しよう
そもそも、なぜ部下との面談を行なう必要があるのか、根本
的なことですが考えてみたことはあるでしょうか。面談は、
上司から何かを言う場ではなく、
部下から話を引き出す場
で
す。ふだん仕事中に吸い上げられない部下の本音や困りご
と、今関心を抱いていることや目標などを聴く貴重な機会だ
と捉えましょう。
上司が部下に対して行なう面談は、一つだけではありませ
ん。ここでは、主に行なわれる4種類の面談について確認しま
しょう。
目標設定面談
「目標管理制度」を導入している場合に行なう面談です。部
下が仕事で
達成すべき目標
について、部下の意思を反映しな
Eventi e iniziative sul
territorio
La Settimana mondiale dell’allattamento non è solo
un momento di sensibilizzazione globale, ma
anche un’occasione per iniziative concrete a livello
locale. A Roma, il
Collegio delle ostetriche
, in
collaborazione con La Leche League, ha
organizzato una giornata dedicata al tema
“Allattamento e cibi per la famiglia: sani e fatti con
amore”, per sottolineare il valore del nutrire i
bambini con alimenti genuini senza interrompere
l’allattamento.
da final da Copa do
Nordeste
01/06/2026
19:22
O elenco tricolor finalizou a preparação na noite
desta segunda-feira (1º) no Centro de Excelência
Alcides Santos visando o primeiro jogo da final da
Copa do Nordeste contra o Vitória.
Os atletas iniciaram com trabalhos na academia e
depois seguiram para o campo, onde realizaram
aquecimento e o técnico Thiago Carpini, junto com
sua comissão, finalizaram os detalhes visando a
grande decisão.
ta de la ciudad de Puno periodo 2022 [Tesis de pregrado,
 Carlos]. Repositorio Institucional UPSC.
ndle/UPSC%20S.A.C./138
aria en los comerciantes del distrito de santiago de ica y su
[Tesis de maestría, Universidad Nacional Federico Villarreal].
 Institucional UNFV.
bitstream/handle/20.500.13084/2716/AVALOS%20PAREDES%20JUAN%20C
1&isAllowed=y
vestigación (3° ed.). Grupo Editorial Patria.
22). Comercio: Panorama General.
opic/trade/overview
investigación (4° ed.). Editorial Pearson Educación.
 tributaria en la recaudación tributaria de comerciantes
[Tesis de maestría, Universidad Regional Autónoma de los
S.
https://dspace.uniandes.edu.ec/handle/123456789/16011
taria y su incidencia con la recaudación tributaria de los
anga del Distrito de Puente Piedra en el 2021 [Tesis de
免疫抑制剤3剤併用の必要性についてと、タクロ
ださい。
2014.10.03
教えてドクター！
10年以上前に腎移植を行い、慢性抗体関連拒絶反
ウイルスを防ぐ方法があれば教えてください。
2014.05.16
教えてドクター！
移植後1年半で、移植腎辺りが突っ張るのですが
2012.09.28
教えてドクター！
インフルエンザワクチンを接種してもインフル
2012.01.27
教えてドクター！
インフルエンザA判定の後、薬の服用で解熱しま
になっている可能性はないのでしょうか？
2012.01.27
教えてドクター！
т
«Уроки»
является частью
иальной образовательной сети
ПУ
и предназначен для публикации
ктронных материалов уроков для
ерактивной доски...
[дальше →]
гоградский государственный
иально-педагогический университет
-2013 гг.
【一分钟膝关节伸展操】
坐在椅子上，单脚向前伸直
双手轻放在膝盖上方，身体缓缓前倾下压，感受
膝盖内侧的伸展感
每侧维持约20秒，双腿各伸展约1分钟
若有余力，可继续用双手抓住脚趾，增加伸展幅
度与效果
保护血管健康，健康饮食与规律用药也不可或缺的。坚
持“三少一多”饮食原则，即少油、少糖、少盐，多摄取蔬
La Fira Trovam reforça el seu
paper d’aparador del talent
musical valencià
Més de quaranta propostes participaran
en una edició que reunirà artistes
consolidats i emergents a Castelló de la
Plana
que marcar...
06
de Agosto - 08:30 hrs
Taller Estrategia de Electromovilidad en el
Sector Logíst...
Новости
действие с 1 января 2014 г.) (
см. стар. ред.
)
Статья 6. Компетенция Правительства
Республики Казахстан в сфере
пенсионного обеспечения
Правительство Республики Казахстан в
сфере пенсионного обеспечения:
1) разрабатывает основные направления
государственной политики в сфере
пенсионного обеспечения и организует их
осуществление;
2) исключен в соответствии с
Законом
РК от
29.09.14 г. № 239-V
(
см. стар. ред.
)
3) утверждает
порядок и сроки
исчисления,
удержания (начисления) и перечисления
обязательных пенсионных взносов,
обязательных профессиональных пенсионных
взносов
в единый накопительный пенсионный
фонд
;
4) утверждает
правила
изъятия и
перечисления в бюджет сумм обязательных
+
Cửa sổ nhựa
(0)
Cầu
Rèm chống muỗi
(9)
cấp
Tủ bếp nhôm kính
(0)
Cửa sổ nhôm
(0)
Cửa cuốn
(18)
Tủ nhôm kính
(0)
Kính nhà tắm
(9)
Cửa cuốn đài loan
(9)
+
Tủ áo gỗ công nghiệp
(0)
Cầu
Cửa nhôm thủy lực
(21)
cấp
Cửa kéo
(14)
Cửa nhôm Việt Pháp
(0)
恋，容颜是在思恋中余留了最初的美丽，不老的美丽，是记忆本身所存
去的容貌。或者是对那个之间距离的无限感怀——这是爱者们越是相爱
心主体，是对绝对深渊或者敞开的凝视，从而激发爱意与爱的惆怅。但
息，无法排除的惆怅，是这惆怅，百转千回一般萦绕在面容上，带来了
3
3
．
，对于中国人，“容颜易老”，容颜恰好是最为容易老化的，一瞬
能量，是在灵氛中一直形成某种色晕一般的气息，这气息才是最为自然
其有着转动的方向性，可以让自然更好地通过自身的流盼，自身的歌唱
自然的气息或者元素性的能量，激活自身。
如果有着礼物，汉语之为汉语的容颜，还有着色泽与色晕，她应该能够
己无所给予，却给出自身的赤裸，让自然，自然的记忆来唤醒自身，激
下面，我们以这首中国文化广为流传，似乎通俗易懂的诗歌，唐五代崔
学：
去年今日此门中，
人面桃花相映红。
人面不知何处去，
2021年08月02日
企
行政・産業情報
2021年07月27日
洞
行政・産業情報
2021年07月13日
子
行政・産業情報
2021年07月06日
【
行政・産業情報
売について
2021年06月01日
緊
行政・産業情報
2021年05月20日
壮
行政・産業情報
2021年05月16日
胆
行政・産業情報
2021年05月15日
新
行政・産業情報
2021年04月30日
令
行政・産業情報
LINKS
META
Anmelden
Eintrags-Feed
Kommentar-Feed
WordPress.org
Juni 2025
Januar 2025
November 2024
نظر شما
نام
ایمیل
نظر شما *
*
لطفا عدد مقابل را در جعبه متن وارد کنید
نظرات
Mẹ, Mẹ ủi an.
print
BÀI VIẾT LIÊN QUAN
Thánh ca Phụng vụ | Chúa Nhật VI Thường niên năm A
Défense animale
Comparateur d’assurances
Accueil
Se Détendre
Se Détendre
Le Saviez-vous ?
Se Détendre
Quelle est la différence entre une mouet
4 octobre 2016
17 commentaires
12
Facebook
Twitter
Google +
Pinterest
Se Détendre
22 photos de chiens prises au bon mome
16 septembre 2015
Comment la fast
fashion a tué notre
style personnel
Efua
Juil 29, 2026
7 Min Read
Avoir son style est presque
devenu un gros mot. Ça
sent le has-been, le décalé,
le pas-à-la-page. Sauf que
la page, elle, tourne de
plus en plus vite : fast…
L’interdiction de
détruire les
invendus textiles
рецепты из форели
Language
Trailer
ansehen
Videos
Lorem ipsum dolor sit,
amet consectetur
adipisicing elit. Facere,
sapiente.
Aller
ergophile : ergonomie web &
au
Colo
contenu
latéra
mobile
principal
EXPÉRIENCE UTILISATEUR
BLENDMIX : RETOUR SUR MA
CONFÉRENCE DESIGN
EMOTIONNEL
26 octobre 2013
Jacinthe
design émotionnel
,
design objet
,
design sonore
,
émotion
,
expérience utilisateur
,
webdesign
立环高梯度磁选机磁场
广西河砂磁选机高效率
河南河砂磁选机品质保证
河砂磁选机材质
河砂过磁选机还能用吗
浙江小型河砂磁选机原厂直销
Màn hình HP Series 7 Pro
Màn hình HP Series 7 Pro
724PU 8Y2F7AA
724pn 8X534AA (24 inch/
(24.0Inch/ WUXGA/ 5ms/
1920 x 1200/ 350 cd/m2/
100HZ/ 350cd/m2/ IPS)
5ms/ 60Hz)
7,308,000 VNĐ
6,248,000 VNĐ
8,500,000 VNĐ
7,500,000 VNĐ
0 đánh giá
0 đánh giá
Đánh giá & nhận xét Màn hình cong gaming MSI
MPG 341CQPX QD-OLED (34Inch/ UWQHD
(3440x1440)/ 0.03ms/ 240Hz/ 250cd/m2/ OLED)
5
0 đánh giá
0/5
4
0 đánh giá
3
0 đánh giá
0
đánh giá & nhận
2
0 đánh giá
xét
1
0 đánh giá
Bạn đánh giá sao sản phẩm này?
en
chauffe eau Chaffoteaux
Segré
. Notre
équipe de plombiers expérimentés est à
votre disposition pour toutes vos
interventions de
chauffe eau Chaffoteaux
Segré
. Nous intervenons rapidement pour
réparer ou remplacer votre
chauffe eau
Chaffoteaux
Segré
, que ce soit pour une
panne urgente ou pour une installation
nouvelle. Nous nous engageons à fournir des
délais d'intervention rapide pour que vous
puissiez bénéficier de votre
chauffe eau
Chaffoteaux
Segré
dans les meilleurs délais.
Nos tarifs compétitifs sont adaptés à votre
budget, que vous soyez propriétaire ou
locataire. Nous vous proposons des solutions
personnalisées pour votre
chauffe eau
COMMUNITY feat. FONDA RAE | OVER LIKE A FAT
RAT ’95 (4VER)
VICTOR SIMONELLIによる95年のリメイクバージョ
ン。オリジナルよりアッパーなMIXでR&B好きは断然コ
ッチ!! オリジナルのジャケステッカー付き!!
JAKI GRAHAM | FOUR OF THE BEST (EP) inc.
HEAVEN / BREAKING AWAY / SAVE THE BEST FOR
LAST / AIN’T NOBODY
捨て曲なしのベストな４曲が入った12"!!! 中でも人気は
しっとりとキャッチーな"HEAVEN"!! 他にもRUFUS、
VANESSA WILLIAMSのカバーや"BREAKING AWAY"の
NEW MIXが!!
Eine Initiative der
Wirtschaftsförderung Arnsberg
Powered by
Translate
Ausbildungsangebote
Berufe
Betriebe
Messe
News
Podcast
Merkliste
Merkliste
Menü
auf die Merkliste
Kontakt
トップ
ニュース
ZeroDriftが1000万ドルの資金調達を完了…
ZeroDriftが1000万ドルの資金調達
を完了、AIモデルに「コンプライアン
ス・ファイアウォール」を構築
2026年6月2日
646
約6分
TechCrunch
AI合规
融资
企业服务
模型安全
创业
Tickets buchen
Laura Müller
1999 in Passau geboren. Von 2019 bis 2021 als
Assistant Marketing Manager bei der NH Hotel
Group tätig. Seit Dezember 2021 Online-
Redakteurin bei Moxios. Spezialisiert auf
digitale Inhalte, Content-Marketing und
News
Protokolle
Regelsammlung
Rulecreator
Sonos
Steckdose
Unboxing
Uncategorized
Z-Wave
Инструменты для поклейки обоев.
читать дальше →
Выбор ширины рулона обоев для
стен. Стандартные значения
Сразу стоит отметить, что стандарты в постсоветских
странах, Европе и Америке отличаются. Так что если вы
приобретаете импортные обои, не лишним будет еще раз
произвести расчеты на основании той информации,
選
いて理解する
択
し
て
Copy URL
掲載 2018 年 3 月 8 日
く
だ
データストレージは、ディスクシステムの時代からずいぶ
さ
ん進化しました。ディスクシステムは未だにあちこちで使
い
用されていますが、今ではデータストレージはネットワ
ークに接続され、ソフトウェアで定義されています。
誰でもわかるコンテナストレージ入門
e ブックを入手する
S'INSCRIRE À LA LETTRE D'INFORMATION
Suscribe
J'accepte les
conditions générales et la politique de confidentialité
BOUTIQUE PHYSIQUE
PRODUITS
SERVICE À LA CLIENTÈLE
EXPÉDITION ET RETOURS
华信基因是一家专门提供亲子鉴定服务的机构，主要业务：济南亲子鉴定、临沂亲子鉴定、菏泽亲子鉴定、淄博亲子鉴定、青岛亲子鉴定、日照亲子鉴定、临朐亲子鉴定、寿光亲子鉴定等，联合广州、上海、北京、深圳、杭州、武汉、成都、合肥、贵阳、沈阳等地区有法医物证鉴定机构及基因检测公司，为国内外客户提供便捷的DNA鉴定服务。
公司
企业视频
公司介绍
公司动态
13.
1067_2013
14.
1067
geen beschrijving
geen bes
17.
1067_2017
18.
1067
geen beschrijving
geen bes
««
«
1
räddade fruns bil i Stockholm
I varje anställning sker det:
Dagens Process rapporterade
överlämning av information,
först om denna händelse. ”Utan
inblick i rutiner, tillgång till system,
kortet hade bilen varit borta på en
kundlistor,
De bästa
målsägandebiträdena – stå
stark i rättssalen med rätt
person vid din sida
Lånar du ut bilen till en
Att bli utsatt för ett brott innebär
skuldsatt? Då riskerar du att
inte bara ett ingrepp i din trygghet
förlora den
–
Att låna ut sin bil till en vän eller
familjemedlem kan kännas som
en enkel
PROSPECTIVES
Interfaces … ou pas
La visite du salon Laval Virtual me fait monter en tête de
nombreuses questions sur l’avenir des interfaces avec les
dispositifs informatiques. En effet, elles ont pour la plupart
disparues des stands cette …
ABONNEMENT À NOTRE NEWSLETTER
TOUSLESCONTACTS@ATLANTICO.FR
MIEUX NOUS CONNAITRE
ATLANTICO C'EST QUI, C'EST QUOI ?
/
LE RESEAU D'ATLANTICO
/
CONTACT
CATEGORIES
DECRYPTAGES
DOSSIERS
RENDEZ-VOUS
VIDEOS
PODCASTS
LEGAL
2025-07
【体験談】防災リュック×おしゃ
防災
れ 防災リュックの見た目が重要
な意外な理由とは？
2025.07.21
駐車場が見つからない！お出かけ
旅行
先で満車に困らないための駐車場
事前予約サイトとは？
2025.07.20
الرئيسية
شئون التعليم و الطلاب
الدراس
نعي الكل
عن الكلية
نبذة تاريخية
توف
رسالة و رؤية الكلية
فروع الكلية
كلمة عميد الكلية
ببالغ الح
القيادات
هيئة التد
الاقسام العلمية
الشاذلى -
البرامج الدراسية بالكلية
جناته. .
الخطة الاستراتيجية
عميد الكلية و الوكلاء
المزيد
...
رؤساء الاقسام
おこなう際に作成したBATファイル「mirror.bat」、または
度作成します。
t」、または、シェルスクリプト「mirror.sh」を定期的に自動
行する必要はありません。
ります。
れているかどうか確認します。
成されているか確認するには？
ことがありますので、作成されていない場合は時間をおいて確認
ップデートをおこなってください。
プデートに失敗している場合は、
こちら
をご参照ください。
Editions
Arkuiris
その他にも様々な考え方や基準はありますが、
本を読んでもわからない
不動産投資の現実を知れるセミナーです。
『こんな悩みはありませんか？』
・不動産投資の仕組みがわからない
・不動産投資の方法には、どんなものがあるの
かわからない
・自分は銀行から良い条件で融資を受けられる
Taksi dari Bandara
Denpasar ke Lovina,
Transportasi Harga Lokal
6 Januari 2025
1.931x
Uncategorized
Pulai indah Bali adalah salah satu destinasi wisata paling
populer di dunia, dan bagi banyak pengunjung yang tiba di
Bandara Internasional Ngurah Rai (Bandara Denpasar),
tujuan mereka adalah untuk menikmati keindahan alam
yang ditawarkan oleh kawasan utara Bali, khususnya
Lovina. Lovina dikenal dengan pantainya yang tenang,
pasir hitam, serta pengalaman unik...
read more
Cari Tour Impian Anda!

*Problem description*
Extract the data verbatim, beginning at its first line and continuing through the line containing "del nutrire i", with both of those lines included.

*Solution to this task*
しよう
そもそも、なぜ部下との面談を行なう必要があるのか、根本
的なことですが考えてみたことはあるでしょうか。面談は、
上司から何かを言う場ではなく、
部下から話を引き出す場
で
す。ふだん仕事中に吸い上げられない部下の本音や困りご
と、今関心を抱いていることや目標などを聴く貴重な機会だ
と捉えましょう。
上司が部下に対して行なう面談は、一つだけではありませ
ん。ここでは、主に行なわれる4種類の面談について確認しま
しょう。
目標設定面談
「目標管理制度」を導入している場合に行なう面談です。部
下が仕事で
達成すべき目標
について、部下の意思を反映しな
Eventi e iniziative sul
territorio
La Settimana mondiale dell’allattamento non è solo
un momento di sensibilizzazione globale, ma
anche un’occasione per iniziative concrete a livello
locale. A Roma, il
Collegio delle ostetriche
, in
collaborazione con La Leche League, ha
organizzato una giornata dedicata al tema
“Allattamento e cibi per la famiglia: sani e fatti con
amore”, per sottolineare il valore del nutrire i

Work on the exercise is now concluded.